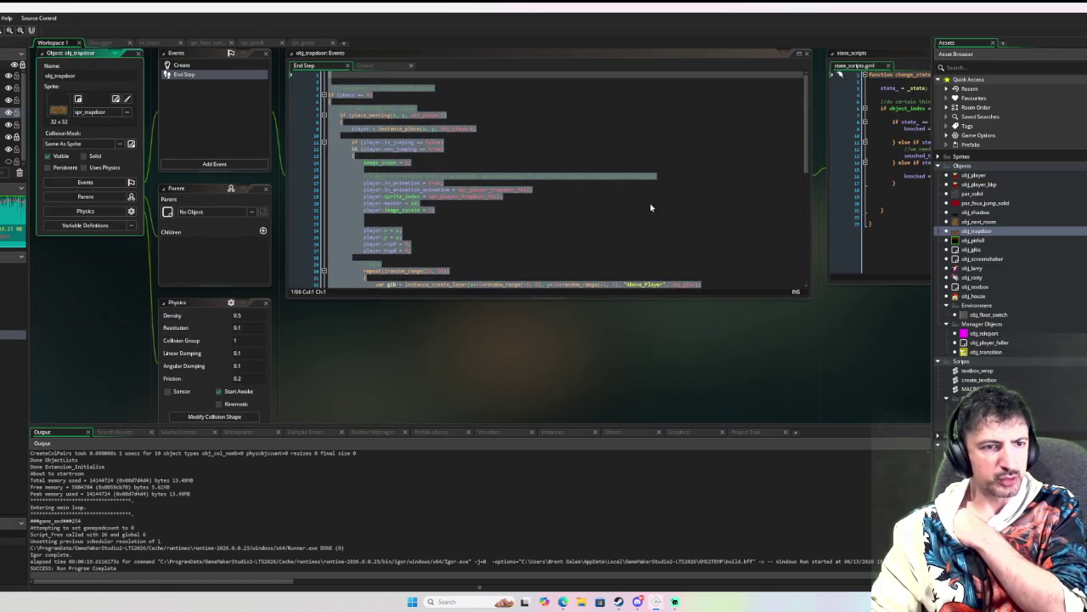
pyautogui.scroll(-5, 479, 185)
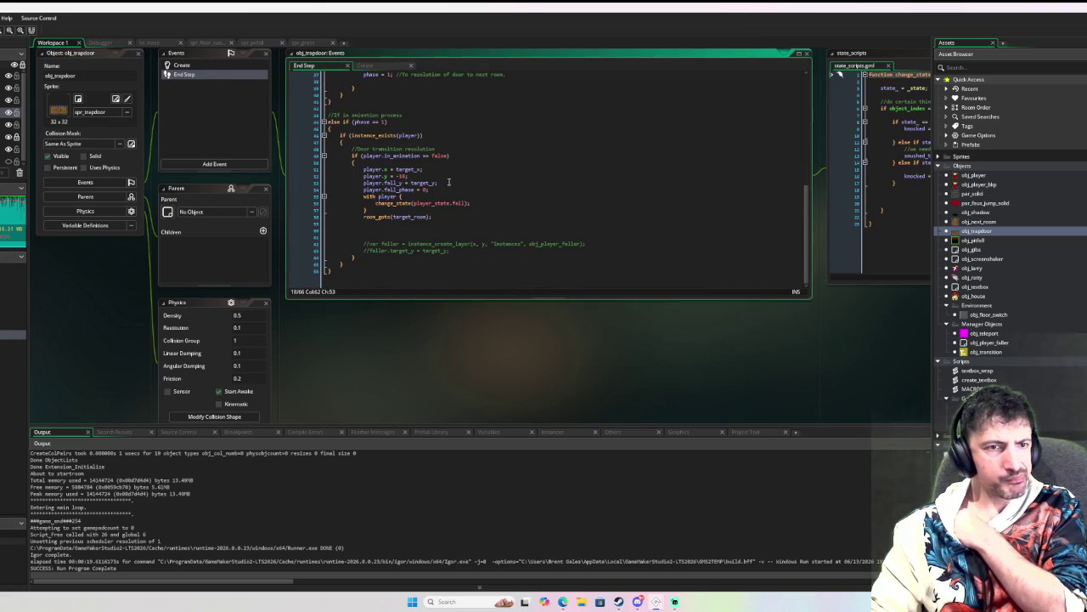
pyautogui.moveTo(437, 201)
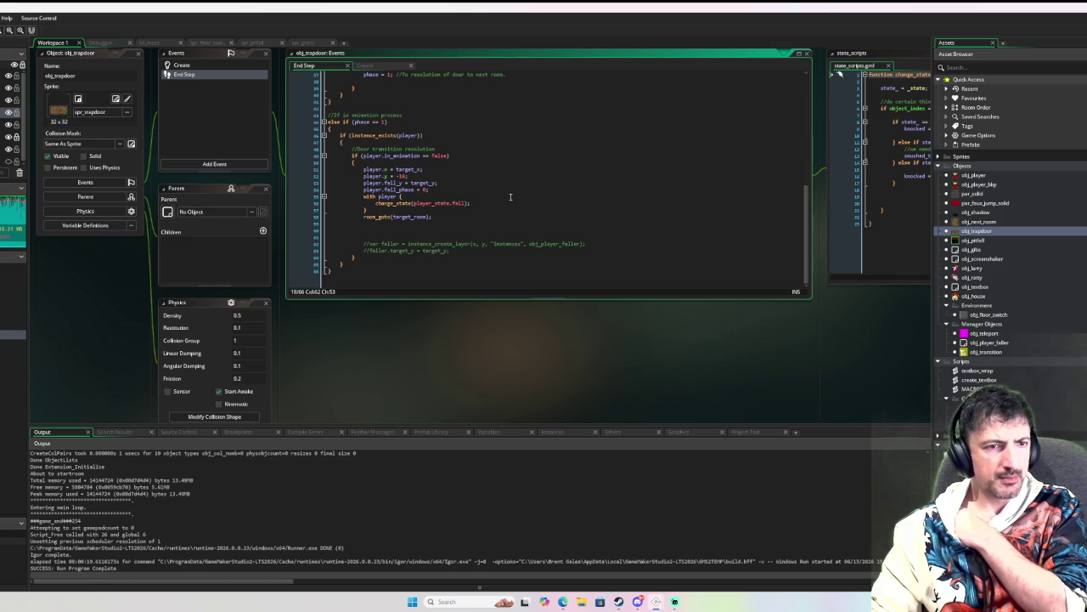
pyautogui.moveTo(437, 334); pyautogui.dragTo(603, 335)
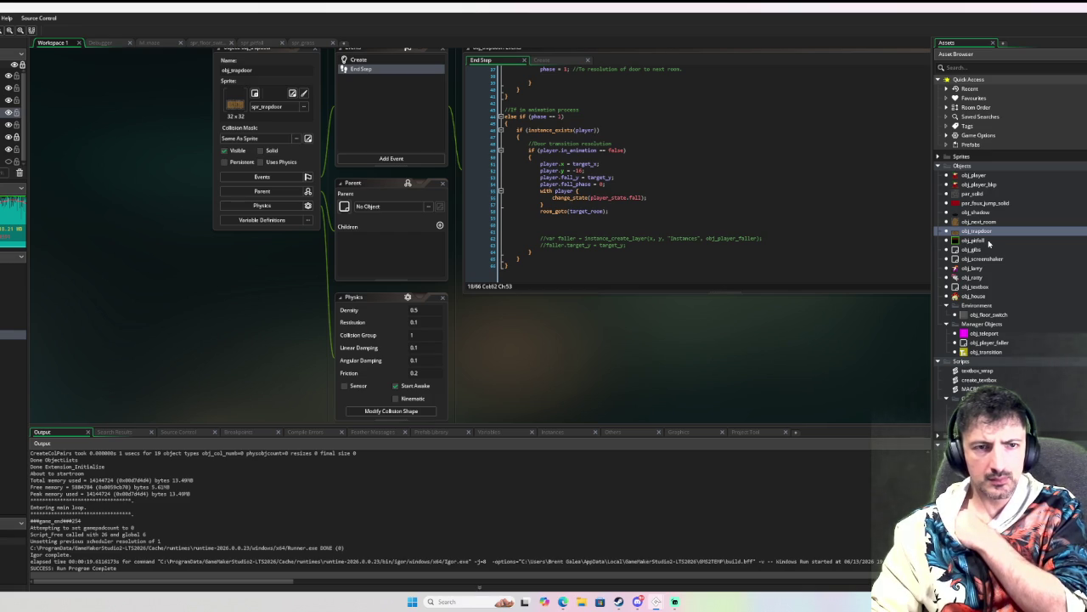
pyautogui.doubleClick(977, 241)
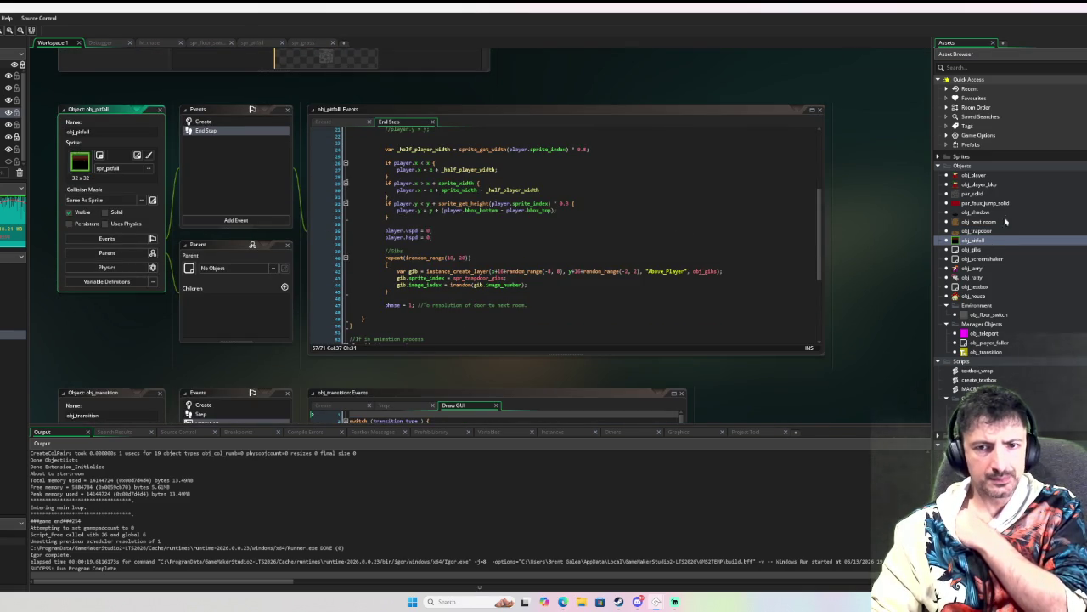
pyautogui.doubleClick(977, 230)
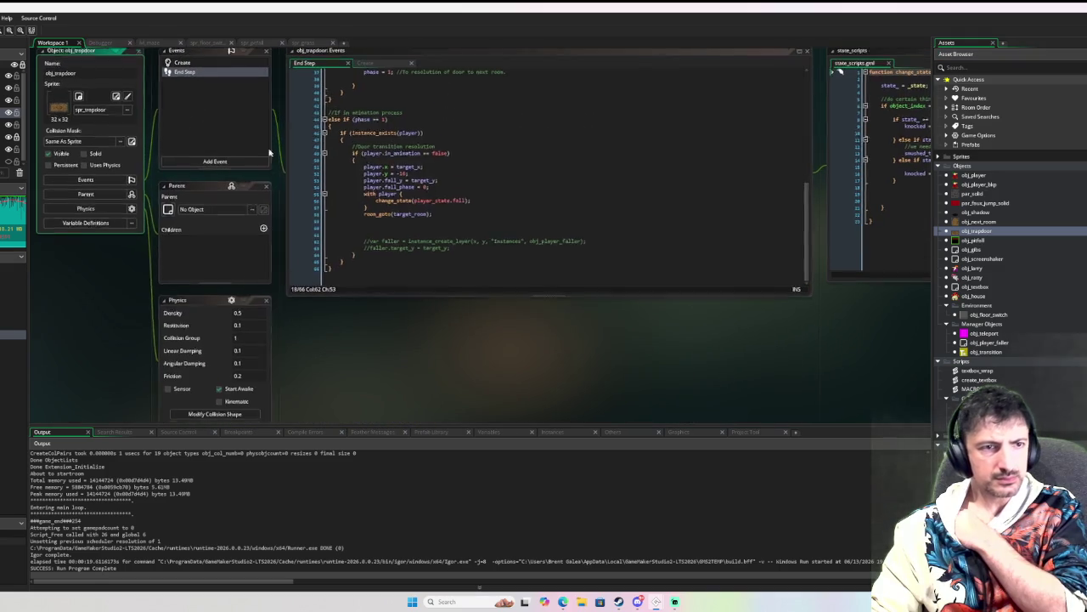
pyautogui.click(223, 65)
■ ■ ■ ■ ■ ■ ■
**ACTIVITY**
Check each line of the records above for the word "moveTo", then give the number of lines that have it, with no other words.

**SOLUTION**
2